The Health and Human Services Department said the decision to cancel the $2 million annual contract came after a “comprehensive review” of its regulations and statutes to ensure consistency and adequate oversight “in light of the serious regulatory, moral, and ethical considerations involved.”
“HHS has been extending the UCSF contract by means of 90-day extensions while conducting its audit and review,” the department said in a statement. “The current extension expires on June 5, 2019, and there will be no further extensions.”
The review was undertaken after the department ended its contract with Advanced Bioscience Resources in September over concerns about requirements for procuring fetal tissue from elective abortions.
The move was met with cheers from pro-life activists who have sought to end the practice, spurred by the 2015 undercover investigation by the Center for Medical Research’s David Daleiden into Planned Parenthood’s involvement in supplying aborted fetal tissue to labs.
Kristan Hawkins, president of Students for Life of America, called the HHS’s decision “the only humane response possible to the abortion industry’s trafficking in infant remains.”
“The Trump Administration once again has done the right thing in restoring a Culture of Life to our government and responded to requests from Students for Life of America and other pro-life organizations for ethical alternatives in research,” Ms. Hawkins said in a statement.
The UCSF research, titled “Humanized Mouse Models for HIV Therapeutics Development,” used aborted fetal tissue at 18 to 24 weeks’ gestation, according to documents obtained by CNS News.
“Most Americans do not want their tax dollars creating a marketplace for aborted baby body parts which are then implanted into mice and used for experimentation,” said Jeannie Mancini, president of March for Life. “This type of research involves the gross violation of basic human rights and certainly the government has no business funding it.”
Pro-life groups have argued that experiments can be can used with ethical alternatives, such as adult stem cells, while some top scientific organizations have argued that the tissue is necessary for certain types of research, leading to the development of HIV drugs and rabies and rubella vaccines.
Meanwhile, Rep. Frank Pallone, New Jersey Democrat and chairman the House Energy and Commerce Committee, blasted the decision to defund fetal-tissue research, accusing the administration of placing “ideology over science and facts.”

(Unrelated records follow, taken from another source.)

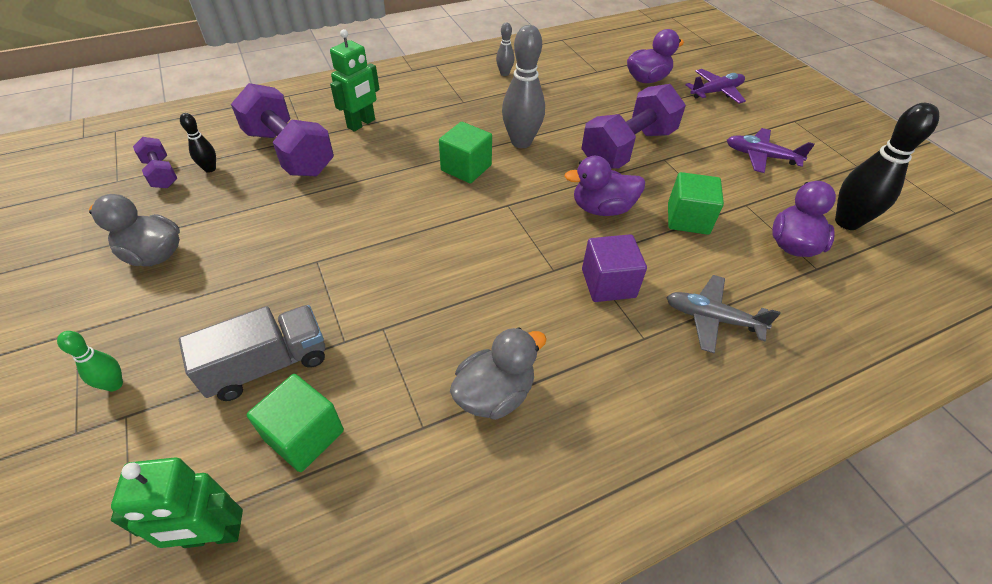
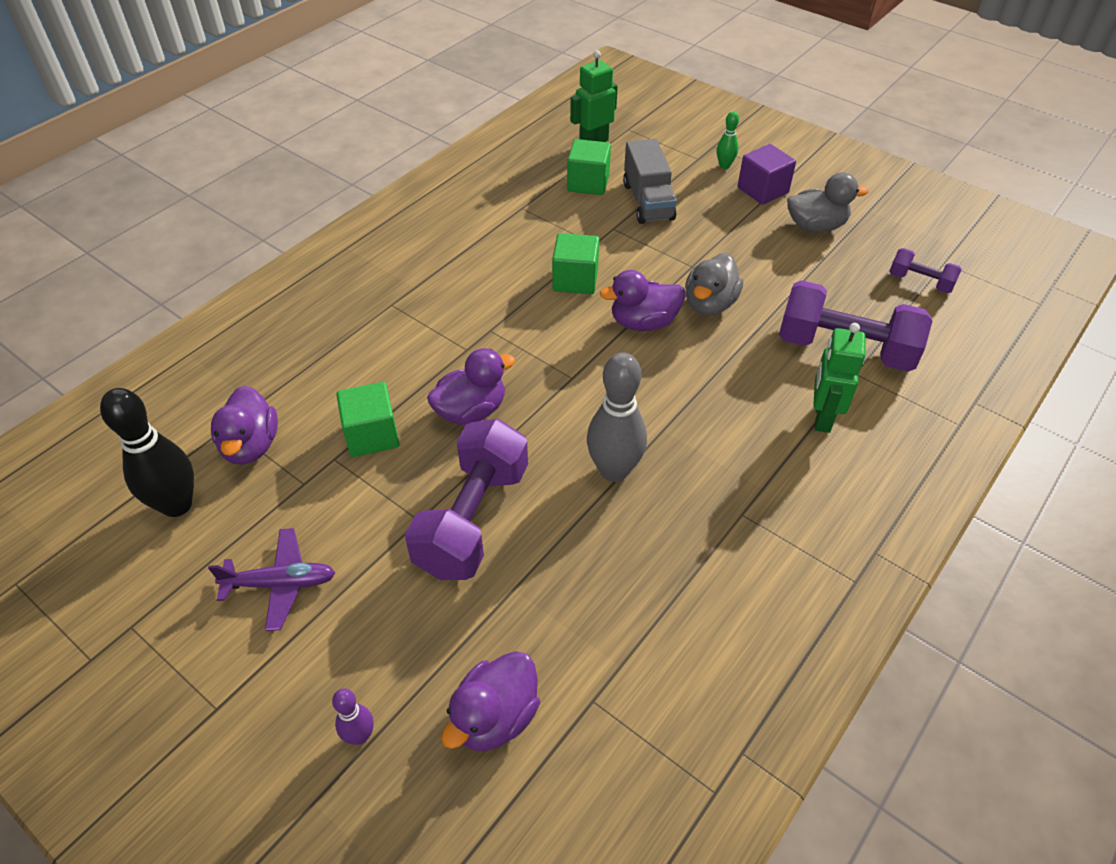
camera: 155 degrees right, 0 degrees up
(210, 169) = (888, 302): black bowling pin -> none
(267, 365) = (648, 201): grey truck -> grey truck turned 45 degrees counterclockwise
(414, 225) = (643, 322): none -> purple duck
(466, 168) = (648, 404): green cube -> green cube (575, 280)
(494, 394) = (487, 236): grey duck -> grey duck (709, 304)
(504, 73) = (737, 612): grey bowling pin -> none
(608, 283) = (435, 336): purple cube -> purple cube (762, 190)
(712, 318) = (335, 338): grey plane -> none
(716, 92) = (360, 736): purple plane -> purple bowling pin

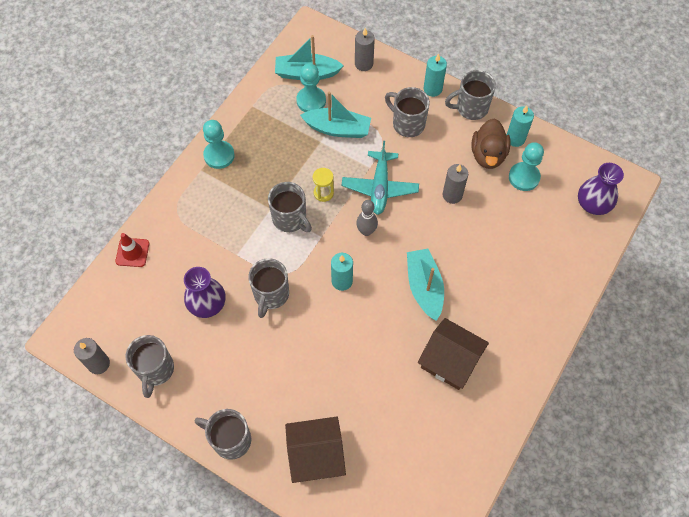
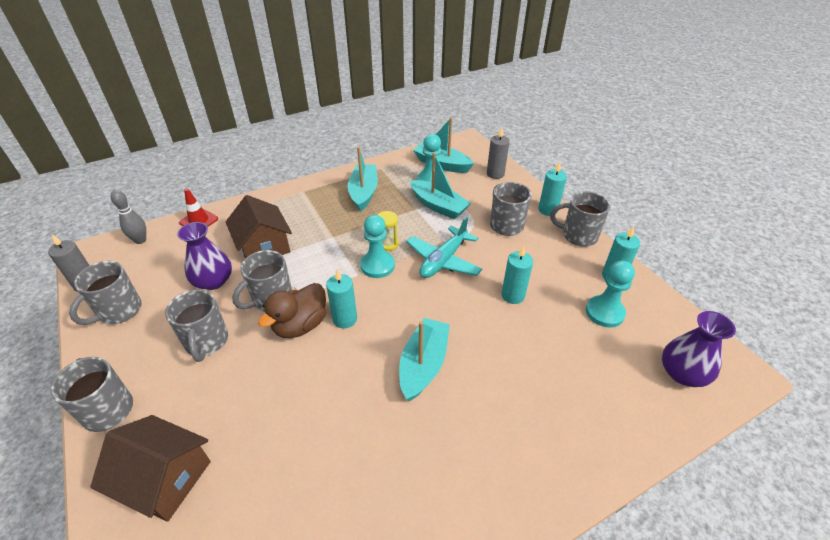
camera: 30 degrees right, 20 degrees down
(219, 155) = (326, 187): turquoise pawn -> turquoise pawn (377, 265)
(259, 145) = (364, 192): none -> turquoise boat
(290, 219) = (342, 250): grey mug -> grey mug (206, 342)
(366, 231) = (403, 289): grey bowling pin -> grey bowling pin (140, 240)
(450, 361) = (396, 458): brown house -> brown house (263, 246)
(452, 195) = (513, 295): grey candle -> turquoise candle
(488, 155) = (574, 278): brown duck -> brown duck (300, 325)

“This backward decision not only stigmatizes vitally important medical research, but it may also inhibit discoveries that could save lives,” Mr. Pallone said in a statement. “It’s important that researchers are not hamstrung by arbitrary limits on where the science can take them. The Administration should be spending its time supporting and investing in lifesaving medical research rather than undermining scientific inquiry for political reasons.”